Different religions may have different ways of looking at the role of reason in relation to what they believe. In Catholic Christianity, though, the deep things of God are meant to be searched out by the rational creature, as the rational creature is meant by God to find its perfection in the knowledge of divine mysteries. God reveals the secrets of his innermost life and the sublime destiny he holds out to us in himself, so that the mind can receive them, ponder them, and begin here and now its journey toward God.
To give up on the most diligent application of human reason to the highest mysteries of Christian faith, to give up on dogmatic theology, as contemporary Catholicism has unwittingly done, is not to honor these mysteries but to hold them at a safe distance. Seen only from afar, the divine mysteries remain vague to us, and as such they make few intellectual and moral demands on us. Our distance gives us the impression that we can make of these mysteries what we will, turning them into mirrors for our spiritual needs, real or imagined, rather than allowing ourselves to be reformed by them. Lots of very loose talk about the Trinity as little more than a high-sounding model for proper social or communal life provides an all-too-obvious example.
But we deceive ourselves. We must allow ourselves to be drawn close to the mysteries of God with Mary’s humility and to ponder them, as she has done, to the furthest limits of our creaturely reason. Failing to cultivate the dogmatic virtues—focus on the supernatural, sympathetic knowledge of the tradition, and the humility of the poor in spirit—does not leave us free to approach the mysteries of faith in other ways. It means we do not approach them at all.
In the deepest sense the value of dogmatic theology, and the need for it, lie with the interior life of faith. But the enrichment of the interior life in and through dogmatic reason also shapes communal and institutional reality. Vital speculative theology enables the Church to articulate the meaning and content of her faith as a whole, down to the most beautiful detail, and in a precise and persuasive way. When speculative theology languishes, the Church loses a great deal of her ability to say clearly what should be believed and why it should be believed—not only to outsiders whom she hopes to invite in but above all to herself and her own members.

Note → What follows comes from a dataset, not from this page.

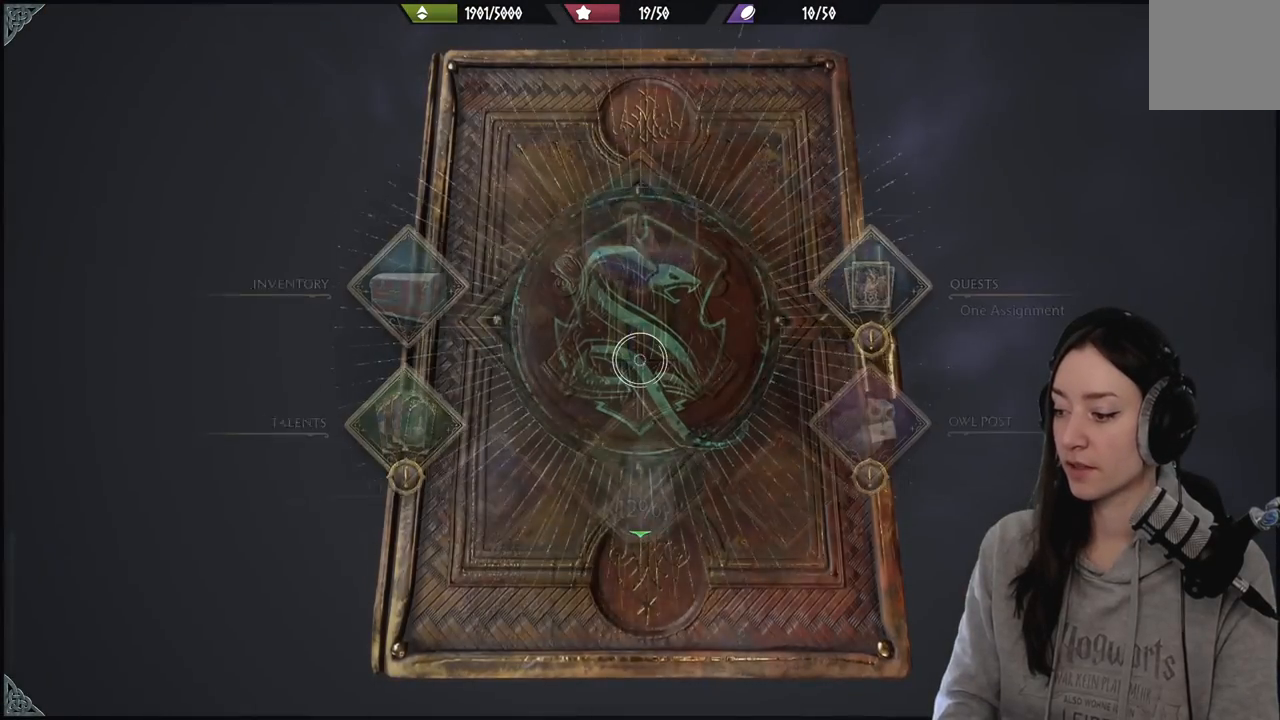
{"buttons": [], "left_stick": "center", "right_stick": "center", "events": []}
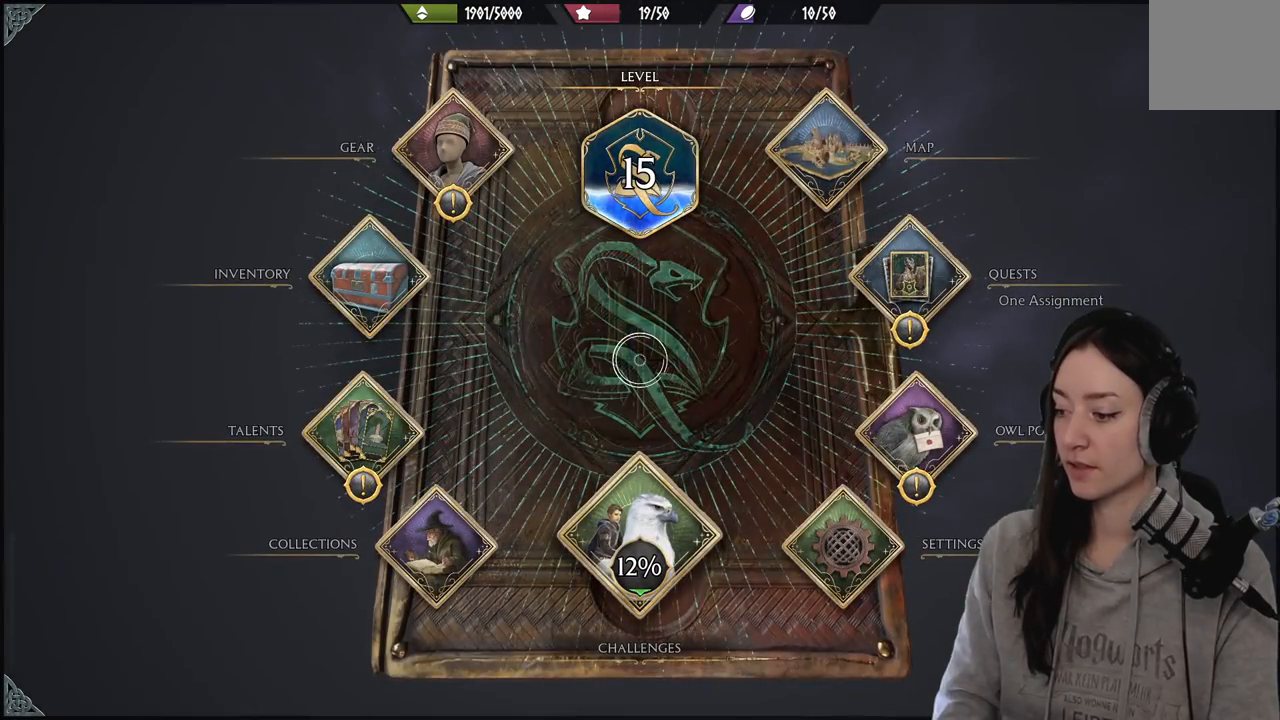
{"buttons": [], "left_stick": "left", "right_stick": "center", "events": [[467, "left_stick", "left"]]}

We cannot by mere scholarship create, or reinvent, the almost vanished theological culture that Matthias Scheeben so richly embodies, as if doctoral programs and academic disciplines can make up for our deficit in dogmatic virtues. But we can read what he left us, and in a docile spirit quite out of step with our present-day cult of virtuosity we can let him lead us to others who have also used their intellectual gifts to enter into the divine mysteries. Most important of all, we can pray for the humility Scheeben brought to the task. The way back to a renewed and vital theological culture is long, but this is surely a good place to start.
Bruce D. Marshall is professor of Christian doctrine at Perkins School of Theology.